A draft of this essay sat in my drafts folder for over a year – talk about self-sabotage! I tinkered with it every few months, but could not get it over the finish line. Today I am giving myself the full time I need to work through this message. Here’s the thing – in the effort to get things done, sometimes I focus too much on productive at the expense of sustainable. I wonder if that might ring true for you too.

  • You focus on being the mother doing it all for your kids… at the expense of your relationship with your partner.
  • Time, energy, and finances are directed towards purchasing the house or planning a wedding… at the expense of the life you will be living for the next 50 years.
  • Your effort is used on everyone else… at the expense of not knowing what you really like.

Self-sabotage is usually not a conscious action. Often it creeps into our lives in phases. The actions that we eventually view as self-sabotage can even start out being helpful.

Phase One: It Works…

Before thoughts and behaviors sabotage us, they protect us. They work until they don’t.

Let’s say you are a new mom with a full time job out of the house. You must be a master at putting infant needs first, then compartmentalizing those needs while you are at work. When your baby goes to sleep at night you might start to crack open that compartment, but more likely you have a partner that might have a feeling or thought to run through with you. Or there are chores, errands or other minutiae to wade through.

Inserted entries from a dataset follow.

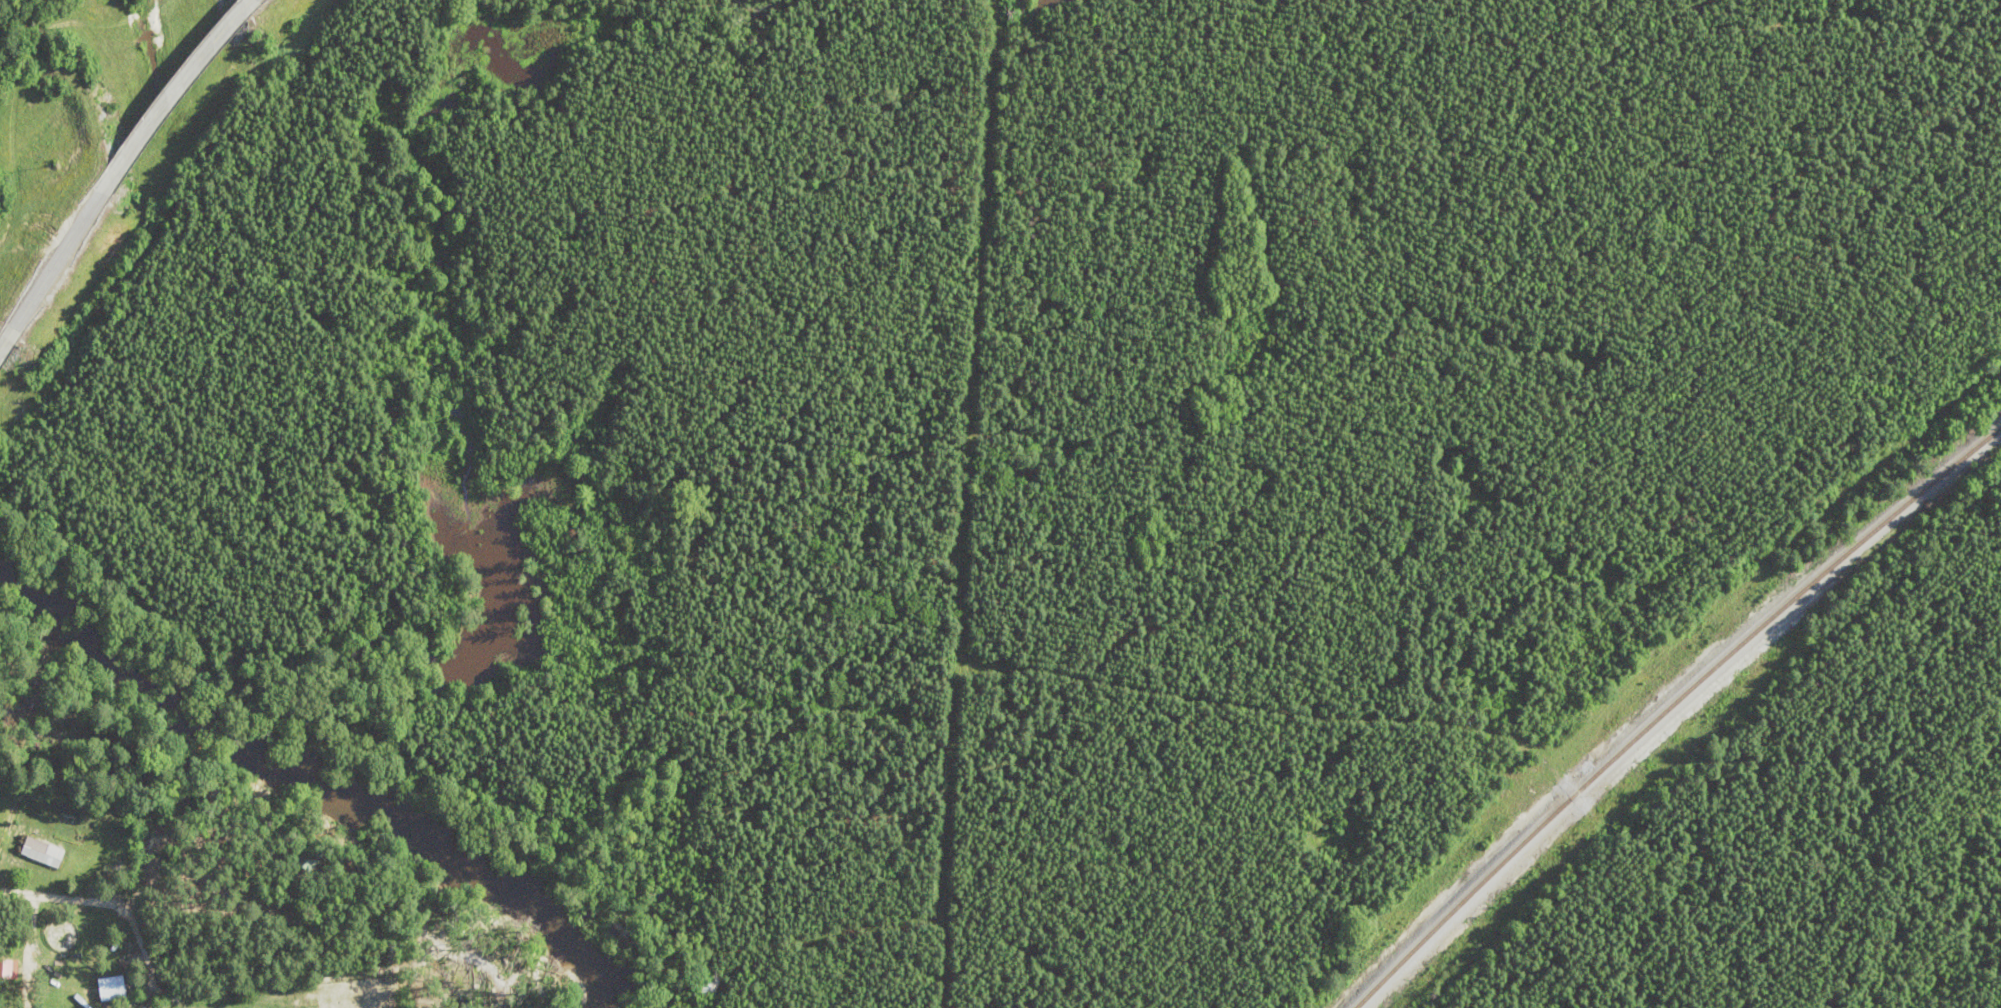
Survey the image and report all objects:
road: (178, 96)
road: (58, 260)
road: (8, 342)
railway: (1673, 691)
river: (320, 784)
building: (44, 851)
building: (713, 982)

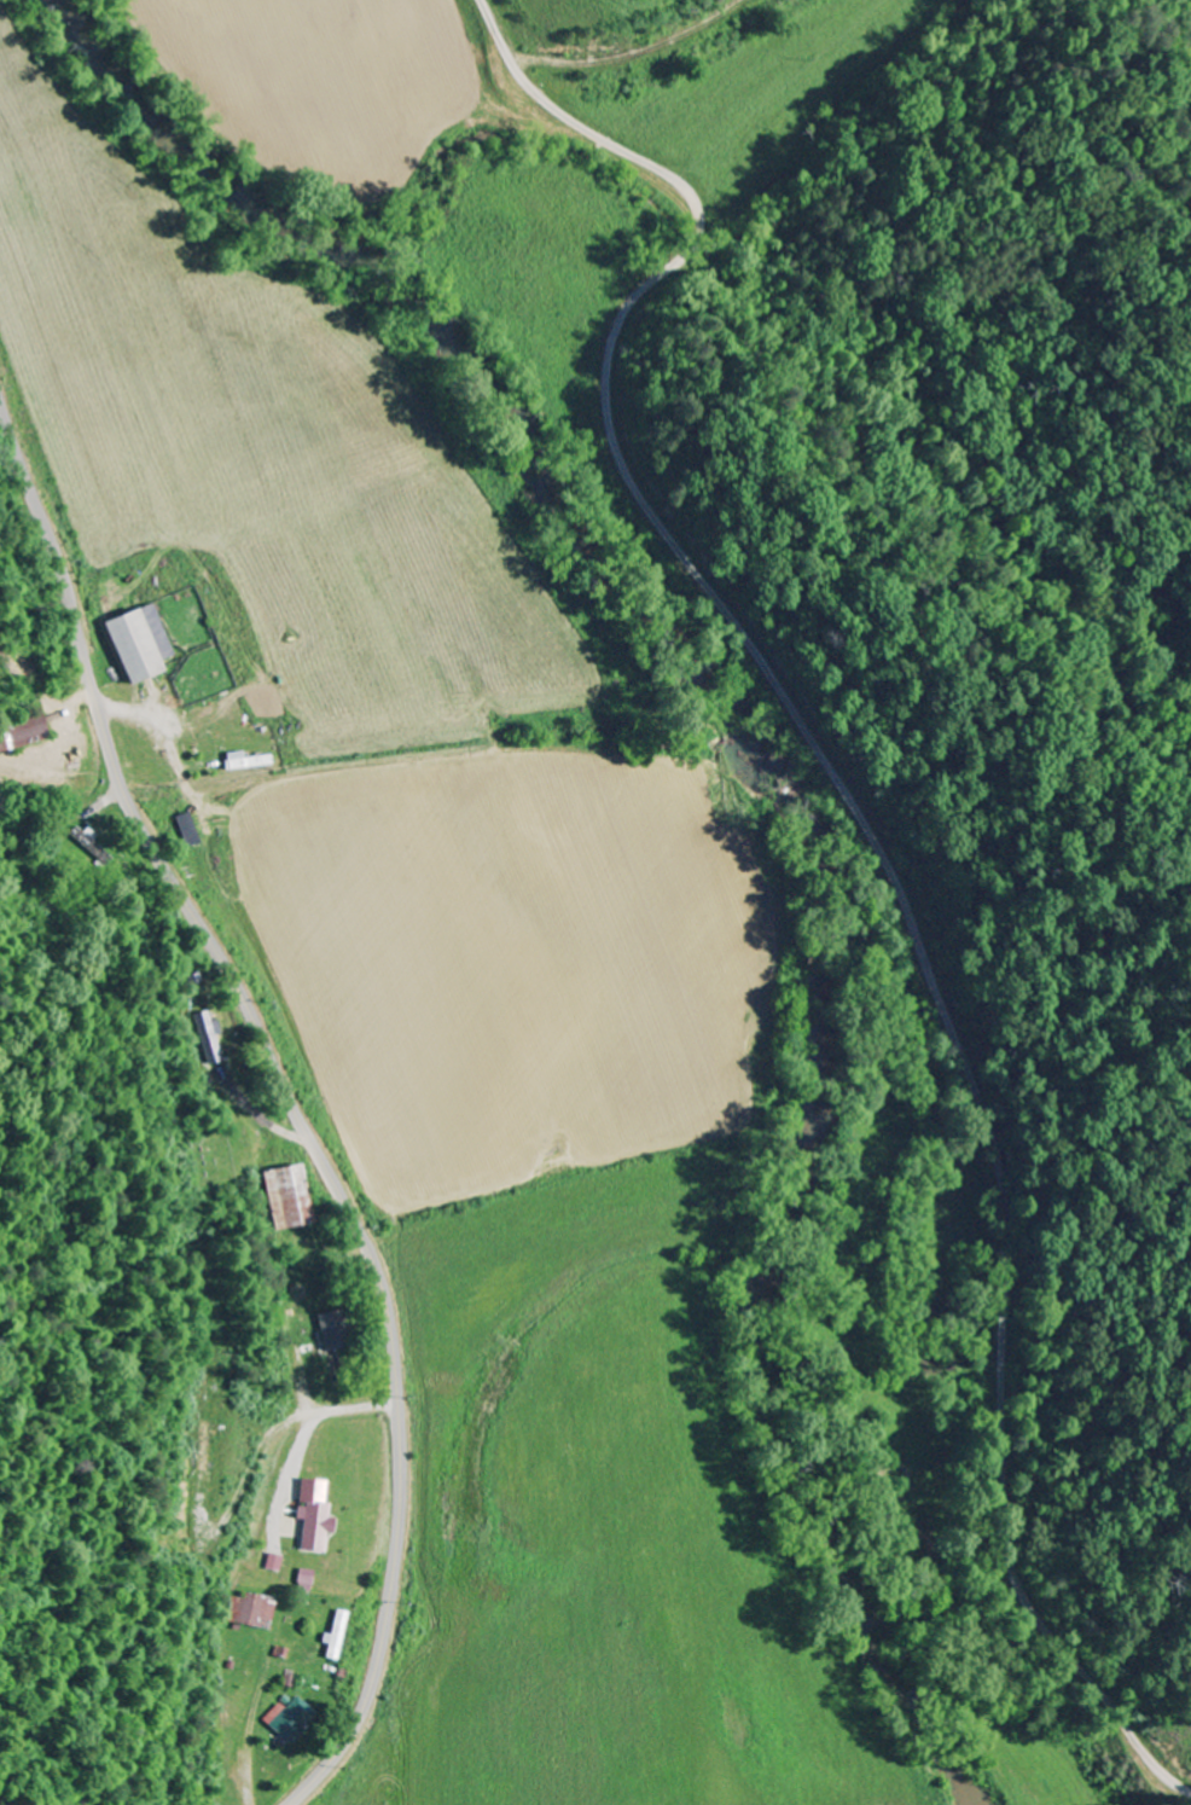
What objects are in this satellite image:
building: (139, 643)
building: (22, 734)
building: (246, 762)
river: (774, 796)
road: (853, 842)
building: (210, 1037)
road: (290, 1079)
road: (280, 1127)
building: (289, 1198)
building: (330, 1331)
building: (315, 1516)
building: (278, 1563)
building: (256, 1611)
building: (337, 1637)
building: (292, 1720)

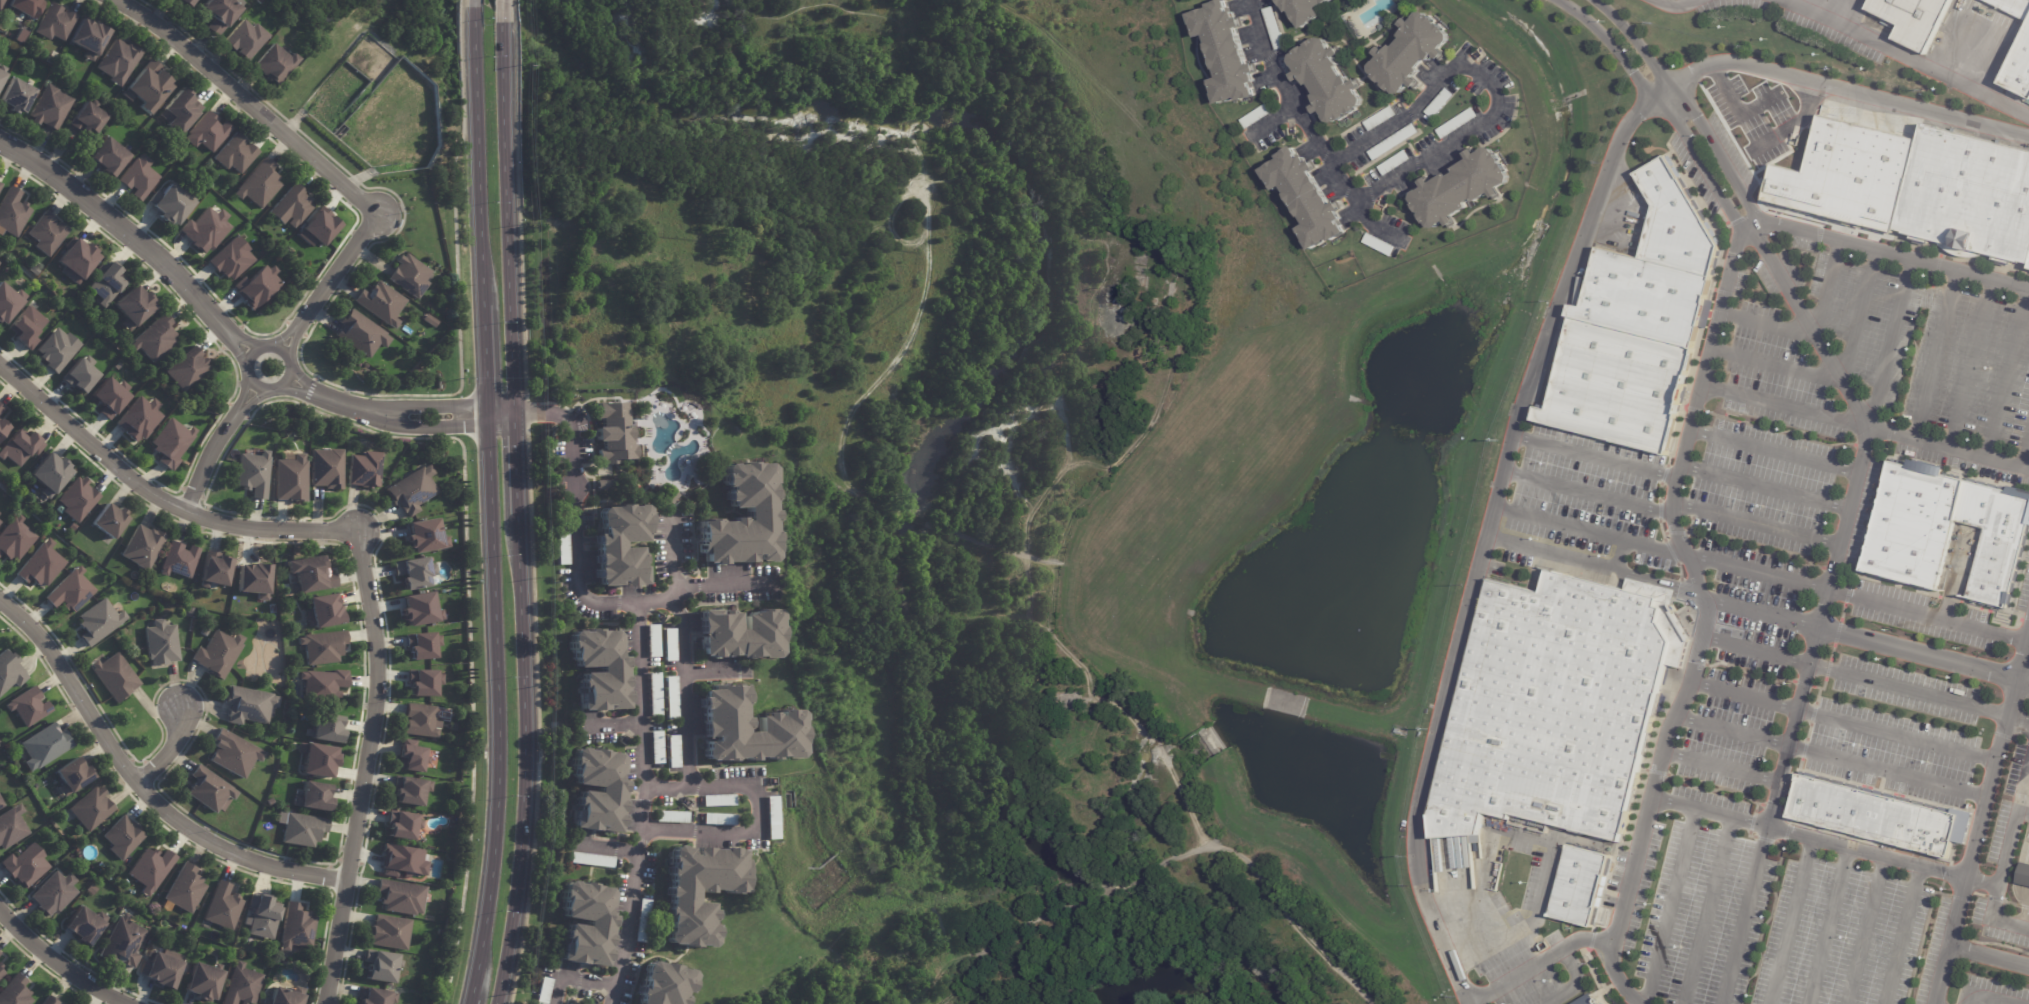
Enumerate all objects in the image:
building: (185, 2)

It may seem like there is precious little time for you to have thoughts and feelings independent of others during this season.

Phase Two: …Until It Doesn’t

Then the season passes, your infant no longer relies on you for survival. However your lizard brain has not gotten the message and you are still in fight, flight or freeze all the time. You still feel uncomfortable having a feeling of your own.

Or more likely, you don’t realize it has been 5 years since you have considered your own thoughts and opinions. You have just piled on more. A raise at work, a side hustle, more activities for your kids (resulting in more logistics for you), returning to school, relocating, volunteering, etc.

All of these things can be good stress, but they are still create pressure and time constraints. They still take up time and space. Before you know it you have created a life you just want to hide from.

Phase Three: Sustainably Productive Adjustments

When I was little my mom taught us that if we were ever lost in a store, we should stand still and she would find us. At least this is what I remember – it might have been an after school special or a Box Car Children book. Regardless, the sentiment is the same. When you feel lost and overwhelmed in chaos, getting still is a good place to start. If you get still you might be able to see a way forward, maybe literal or proverbial sunshine will start to come through the cracks. In order to be able to move past this acute burnout, you need to create space to avoid self-sabotage. Reaction happens when you are butted up against the stressor. Response happens when you have space for discernment.

I want to share three ways making space might look for you, one in each dimension of Sustainable Productivity.

Health & Fitness Dimension – Sleep. I have written about sleep here and here as well as dedicated a podcast episode to it (you can listen here). Sleep is when our body physically and mentally takes out the trash in our bodies. It helps to reboot your systems. If you shortchange this process, you will struggle to make good decisions. For example, if you are committed to healthy eating, but you sleep only five hours a night, self-sabotage creeps in when you pass by Biscuitville. It isn’t willpower, chemical change in your body from being sleep deprived inspire these cravings.

Mental Well-being Dimension – Schedule buffer. In a recent essay I talked about time blocking. I cannot overemphasize the need for buffer time in your schedule. I used to work for a woman who would accept a meeting scheduled to end across town at 9:45 am, then book a meeting with me for 10:00 am. It was physically impossible for her to do both. If you are feeling burned out, schedule buffers can help build in rest. Literally blocking an hour as “Rest” or giving yourself twice the amount of time needed for a task or adding time at the end of a meeting to do your notes and follow ups. Buffers could be as simple as giving yourself realistic time to drive from one place to another.

Environmental Surroundings – Manage screen time. Stay with me on this, it is not eliminating screen time. Sustainable Productivity is about small adjustments you can maintain over time. Overhauling your screen time is not a small adjustment. But what if you put down screens 10 minutes earlier than you do today. Or started 10 minutes later. Maybe you see how much screen time you rack up today, then for the next week, try to average 10 minutes less? You will know intuitively what feels easiest or most important to you. Trust your instincts. Give your eyes, hands, and mind a rest from devices.

These are just a few suggestions on how rest can help you avoid self-sabotage. When you feel rested and centered, you can start to see other small changes you need to make and where you are ruining your chances for success. This is another area where there is no finish line. But that is good news – you can make these adjustments as small as you need to in order to have success.

Sustainable You Reflections

  1. Where does self-sabotage appear in your life?
  2. Which, if any, of the three suggestions resonate with you? How could you adapt them to fit your life?